Arts & Culture

Influential Indigenous filmmaker remembered and celebrated at festival gala

By Lorraine Graves

Published 2:22 PDT, Fri June 7, 2019

Last Updated: 3:38 PDT, Tue July 2, 2019

The Eighteenth annual DOXA film festival may have wrapped in mid-May with a gala awards ceremony and a screening of “Merata: How Mum Decolonized the Screen” but the effects of her determination and pioneering work continue to reverberate around the world. To see the trailer, click.

The Eighteenth annual DOXA film festival may have wrapped in mid-May with a gala awards ceremony and a screening of “Merata: How Mum Decolonized the Screen” but the effects of her determination and pioneering work continue to reverberate around the world. To see the trailer, click.

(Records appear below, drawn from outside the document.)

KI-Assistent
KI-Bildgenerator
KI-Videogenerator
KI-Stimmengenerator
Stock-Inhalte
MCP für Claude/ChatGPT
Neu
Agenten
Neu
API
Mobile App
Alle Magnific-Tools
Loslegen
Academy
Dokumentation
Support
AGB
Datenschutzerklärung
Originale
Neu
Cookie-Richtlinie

DOXA, dedicated to documentaries that help us better understand the complexity of our world and times, this 11-day event is a curated and juried festival of public screenings, panel discussions, public forums and educational programs.

“Merata: How Mum Decolonized the Screen,” taught me about a strong woman and a great force in film-making whom I’d not known before. Merata Mita influenced political policy in her home country of New Zealand, encouraged and taught Indigenous film-makers around the world and also worked in Hollywood as an advisor and even a second unit director on the Magnificent 7 series.

It is a film worth seeing. It shows the power of documentaries to change public perception and to change policy, to shine a light on violence born of bigotry, and most of all, the power to make the world a fairer, better place through unveiling what has been hidden, be it beauty or brutality.

It is the product of a son’s love, a son who is a film archivist who pieced together the films his mother made and thus pieced together her life and her life’s work.

Mita, the first Māori woman, and one of the first Indigenous women in the world, to write and direct a narrative feature film said, “One of my primary goals is to decolonize the screen and to Indigenize the screen.”

The official statement from the DOXA committee says, “We’re excited to conclude our festival with a warm-hearted portrait of a visionary artist, activist, and mother. Mita’s legacy is an inspiring reminder that film, on and behind the screen, is a critical tool for social and political change.”

Documentary film making is fueled by passion, not usually vast amounts of money. For that reason, the DOXA festival is working to raise $5,000 for a fund to bring the featured film makers to DOXa where they can teach and learn either formally in sessions or informally, as is often the case at film festivals. It is a festival’s cross pollination of wisdom, drive and techniques that can be the spark to start or the last step to finish as production.

The awards announced at the closing gala were as follows:

The Nigel Moore Award for Youth Programming was presented to Call Me Intern, directed by Nathalie Berger and Leo David Hyde. Jury members Anna Hetherington, Steven Hawkins, Jacob Saltzberg, Maya Biderman and Teagan Dobson stated of the film: "Call Me Intern's raw, unfettered depiction of the struggle to break into industry is both poignant and devastatingly familiar for millennials like us today."

Victory Arroyo's Time is Out of Joint captured the DOXA Short Documentary Award. Jury members Aaron Zeghers, Joella Cabalu and Ananya Ohri awarded the film for its "unconventional style and approach that pushes the tradition of documentary storytelling into new territory." The jury also awarded an Honourable Mention to Haven directed by Colin Askey "for its sensitive and humanizing approach on a life-changing resource in the midst of an urgent crisis."

The Colin Low Award for Canadian Documentary was given to Tasha Hubbard's nîpawistamâsowin: We Will Stand Up. Jury members Leon Lee, Peg Campbell and John Bolton described the film: "Focusing on the Boushie family's fight for justice in a rigged legal system, past treaty betrayals, and the legacy of residential schools – the film demonstrates the resilience and strength needed to make a safe future for Indigenous children." "For its ambition, its stark aesthetic, and its compassionate yet unflinching approach to its subject matter of humanity crushed by capitalism, corrupt government and organized crime", the jury also awarded an Honourable Mention to Julien Elie's Dark Suns.

The DOXA Feature Documentary Award was presented to Ian Soroka's Greetings From Free Forests. Jurors Gregory Coyes, Sean Farnel and Michèle Smolkin said of the film: "The measured, cinematic beauty of these mountain forests, and their vast, underlying limestone caves, revealed a receptacle for both personal memories, and dramatic human history." Honourable Mention was also given to Hassan Fazili and Emelie Mahdavian's Midnight Traveler for its "courageous and genuine storytelling". The jurors were impressed by "the filmmaker's attempt to escape persecution from his own country and to find a safe haven for his family."